What is expected: Reproduce everything in the comment on robot costs from "Huh… the first" down to "industrialization of production)".

** Document extract follows **

Huh… the first video is a fiction filmed with a human actor, motion capture and overlaying the 3D robot on it. As for Boston Dynamics’ robots, they are impressive but I still wonder what their commercial viability is, as in, what can they do that it’s worth what they cost and cheaper than just hiring Joe Fleshandbone to do the same?
“…and here, our 1.2 million $ janitor! Nevermind we could hire a human janitor for 60,000 hours for the same cost!”
(Dog robot “Spot” retails at $ 75,000, and box mover robot “Stretch” has no disclosed retail price… but I really doubt the amount of stuff inside a commercial “Atlas” could be under the million mark and wouldn’t be shocked if it costed multi-million a piece even after full industrialization of production)

** End of Document extract **
** Dataset extract follows **

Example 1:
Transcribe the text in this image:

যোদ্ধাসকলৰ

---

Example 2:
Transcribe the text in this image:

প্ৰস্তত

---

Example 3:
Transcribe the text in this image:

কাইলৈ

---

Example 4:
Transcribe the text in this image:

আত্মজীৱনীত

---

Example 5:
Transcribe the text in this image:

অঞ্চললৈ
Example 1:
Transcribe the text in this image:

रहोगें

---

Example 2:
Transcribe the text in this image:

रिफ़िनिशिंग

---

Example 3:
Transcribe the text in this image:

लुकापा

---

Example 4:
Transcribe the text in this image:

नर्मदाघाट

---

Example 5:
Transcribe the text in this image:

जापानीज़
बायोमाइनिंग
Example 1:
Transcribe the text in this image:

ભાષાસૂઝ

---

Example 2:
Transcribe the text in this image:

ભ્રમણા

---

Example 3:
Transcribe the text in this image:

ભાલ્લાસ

** End of Dataset extract **

Task answer:
Huh… the first video is a fiction filmed with a human actor, motion capture and overlaying the 3D robot on it. As for Boston Dynamics’ robots, they are impressive but I still wonder what their commercial viability is, as in, what can they do that it’s worth what they cost and cheaper than just hiring Joe Fleshandbone to do the same?
“…and here, our 1.2 million $ janitor! Nevermind we could hire a human janitor for 60,000 hours for the same cost!”
(Dog robot “Spot” retails at $ 75,000, and box mover robot “Stretch” has no disclosed retail price… but I really doubt the amount of stuff inside a commercial “Atlas” could be under the million mark and wouldn’t be shocked if it costed multi-million a piece even after full industrialization of production)